Christophe De Caevel

Energie: pourquoi Nollet et Bouchez s’amusent-ils à ce point à se voler dans les plumes?

Christophe De Caevel Journaliste Trends-Tendances

Les partis dirigés par Georges-Louis Bouchez et Jean-Marc Nollet participent aux mêmes gouvernements fédéral, wallon et communautaire. Mais qu’ont réellement en commun le MR et Ecolo?

Quel projet de société peuvent-ils proposer ensemble aux habitants de notre pays? Qu’ils parlent d’énergie, de pouvoir d’achat, de fiscalité ou de décarbonation de notre économie, ils affichent une opposition idéologique quasi totale. Ils ne laissent aucune place pour la moindre passerelle entre leurs discours, au point qu’il devient très compliqué de comprendre ce que ces deux partis peuvent bien faire ensemble dans des coalitions gouvernementales. Le débat entre les deux présidents de parti, le week-end dernier sur RTL-RVI, était éloquent à ce sujet. Et l’on vous épargne les échanges sur Twitter entre les sympathisants des deux camps.

Pourquoi Jean-Marc Nollet et Georges-Louis Bouchez s’amusent-ils à ce point à se voler dans les plumes? Leurs affrontements systématiques visent à bien marquer le territoire de chaque parti, à flatter leur électorat respectif et, par ricochet, à mettre un peu sur la touche le PS, troisième larron francophone de ces étonnants attelages politiques. Quand tout va bien, on appelle cela des petits jeux politiciens et on se contente de hausser les épaules. Mais aujourd’hui, on ne peut pas vraiment dire que tout aille bien.

De nombreux ménages se demandent comment ils paieront leur prochaine facture d’énergie, des entreprises préfèrent réduire voire arrêter la production en raison du coût de l’électricité. Et le Premier ministre nous annonce que cette situation risque de durer de cinq à dix ans. Interrogé dans le cadre de l’émission Trends Talk, l’économiste Bertrand Candelon (UCLouvain) a rappelé ce week-end sur Canal Z qu’une transition énergétique impliquait d’agir sur un temps long, beaucoup plus long qu’un temps politique dont l’horizon dépasse rarement la prochaine échéance électorale. En l’occurrence le printemps 2024, si pas plus tôt encore tant l’animosité entre “partenaires” est palpable.

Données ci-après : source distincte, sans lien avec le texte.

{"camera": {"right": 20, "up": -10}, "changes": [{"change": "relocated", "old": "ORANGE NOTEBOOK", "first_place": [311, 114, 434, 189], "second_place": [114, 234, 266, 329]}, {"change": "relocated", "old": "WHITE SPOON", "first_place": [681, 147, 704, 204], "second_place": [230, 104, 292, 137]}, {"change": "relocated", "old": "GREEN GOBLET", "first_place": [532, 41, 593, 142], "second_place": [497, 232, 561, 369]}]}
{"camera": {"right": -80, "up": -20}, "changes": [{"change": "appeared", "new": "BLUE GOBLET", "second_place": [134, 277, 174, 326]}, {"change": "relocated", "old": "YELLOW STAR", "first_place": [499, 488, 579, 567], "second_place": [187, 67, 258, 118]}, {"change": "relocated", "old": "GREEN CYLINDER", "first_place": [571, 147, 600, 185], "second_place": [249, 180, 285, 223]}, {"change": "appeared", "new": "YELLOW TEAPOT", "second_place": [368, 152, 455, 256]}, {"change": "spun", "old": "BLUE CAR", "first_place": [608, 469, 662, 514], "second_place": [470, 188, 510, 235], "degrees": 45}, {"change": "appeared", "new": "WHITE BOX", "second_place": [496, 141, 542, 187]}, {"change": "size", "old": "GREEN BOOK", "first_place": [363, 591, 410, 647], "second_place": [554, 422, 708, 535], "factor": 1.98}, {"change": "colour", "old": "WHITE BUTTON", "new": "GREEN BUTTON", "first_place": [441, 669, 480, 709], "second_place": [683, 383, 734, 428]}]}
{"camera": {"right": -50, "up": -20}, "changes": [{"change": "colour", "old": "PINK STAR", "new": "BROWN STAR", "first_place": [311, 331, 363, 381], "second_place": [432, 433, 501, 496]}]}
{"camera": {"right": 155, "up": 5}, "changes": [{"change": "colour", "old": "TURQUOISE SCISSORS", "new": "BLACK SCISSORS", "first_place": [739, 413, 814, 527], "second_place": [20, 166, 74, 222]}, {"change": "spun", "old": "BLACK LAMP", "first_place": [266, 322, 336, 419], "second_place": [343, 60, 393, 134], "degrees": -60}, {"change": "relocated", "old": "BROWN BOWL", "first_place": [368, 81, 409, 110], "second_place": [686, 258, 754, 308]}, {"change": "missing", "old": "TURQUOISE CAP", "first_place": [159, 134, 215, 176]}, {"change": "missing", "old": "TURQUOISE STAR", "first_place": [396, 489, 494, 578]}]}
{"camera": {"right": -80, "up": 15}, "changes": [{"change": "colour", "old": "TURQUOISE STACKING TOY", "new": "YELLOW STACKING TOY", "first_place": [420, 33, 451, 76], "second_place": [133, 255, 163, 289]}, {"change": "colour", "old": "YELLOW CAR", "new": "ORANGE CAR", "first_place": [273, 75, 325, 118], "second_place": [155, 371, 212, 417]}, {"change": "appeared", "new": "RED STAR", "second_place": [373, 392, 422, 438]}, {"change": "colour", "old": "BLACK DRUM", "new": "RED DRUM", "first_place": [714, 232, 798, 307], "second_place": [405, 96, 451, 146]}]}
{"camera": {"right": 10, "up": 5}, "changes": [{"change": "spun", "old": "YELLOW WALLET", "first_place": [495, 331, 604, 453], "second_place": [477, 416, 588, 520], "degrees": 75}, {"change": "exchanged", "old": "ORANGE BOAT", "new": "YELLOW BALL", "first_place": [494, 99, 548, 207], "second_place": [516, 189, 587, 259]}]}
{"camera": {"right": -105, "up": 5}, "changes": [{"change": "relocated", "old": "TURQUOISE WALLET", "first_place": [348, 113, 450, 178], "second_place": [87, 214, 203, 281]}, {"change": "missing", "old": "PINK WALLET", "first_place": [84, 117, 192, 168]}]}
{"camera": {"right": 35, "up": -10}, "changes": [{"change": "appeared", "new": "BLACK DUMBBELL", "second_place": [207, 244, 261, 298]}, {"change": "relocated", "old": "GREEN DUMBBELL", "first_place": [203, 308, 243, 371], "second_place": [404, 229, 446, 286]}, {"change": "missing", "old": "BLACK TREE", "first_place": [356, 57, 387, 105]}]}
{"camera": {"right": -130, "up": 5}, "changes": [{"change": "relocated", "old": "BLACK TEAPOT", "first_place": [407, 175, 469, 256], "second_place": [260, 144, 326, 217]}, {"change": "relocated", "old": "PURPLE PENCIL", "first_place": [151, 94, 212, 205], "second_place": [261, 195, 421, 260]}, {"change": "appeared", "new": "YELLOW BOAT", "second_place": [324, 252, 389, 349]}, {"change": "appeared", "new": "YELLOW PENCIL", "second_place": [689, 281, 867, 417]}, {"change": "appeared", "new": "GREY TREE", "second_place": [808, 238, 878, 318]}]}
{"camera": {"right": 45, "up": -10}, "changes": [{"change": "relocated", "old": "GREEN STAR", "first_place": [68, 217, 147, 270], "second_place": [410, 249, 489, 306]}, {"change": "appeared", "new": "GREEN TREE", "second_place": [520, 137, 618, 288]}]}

Cette transition sera non seulement longue mais aussi coûteuse. Il faudra financer les infrastructures nécessaires et assumer la hausse d’une série de coûts de production, en sortant des énergies fossiles relativement bon marché. Pour suivre ce chemin tortueux, il est indispensable d’accorder sa confiance aux personnes qui tracent le cap. Or, qui a envie de faire confiance à une équipe dont les joueurs se chamaillent sans cesse? A une équipe dont les joueurs prennent des largesses – euphémisme – avec la vérité (il faudrait croire que la ministre de l’Energie Tinne Van der Straeten a pris l’initiative de prolonger deux réacteurs et que le MR, présent au gouvernement fédéral depuis 1999, est complètement étranger à l’impréparation de la sortie du nucléaire)? A une équipe dont les joueurs restent cantonnés dans de vieux logiciels, remontant pour certains au 19e siècle? “Les partis politiques restent bloqués dans leur idéologie, leur histoire, leur cadre de référence, pointait récemment le chroniqueur Alain Gerlache dans De Morgen. Ils n’osent plus innover de peur de perdre leurs parts de marché électoral.”

Ce manque d’audace provient d’ailleurs peut-être autant des membres (toujours moins nombreux) que des dirigeants des partis politiques. Pour Alain Gerlache, l’urgence impose de balayer les vieux réflexes pour tenter des configurations audacieuses, capables de répondre à des enjeux qui ne sont déjà plus ceux de demain mais bien ceux d’aujourd’hui. Et nous ajouterons que ce n’est pas en se contentant du plus petit dénominateur commun, comme c’est trop souvent le cas en Belgique, qu’ils parviendront à susciter un certain espoir dans la population. A gauche et à droite, les partis populistes attendent goulûment la prolongation de l’inertie et des chamailleries vivaldiennes.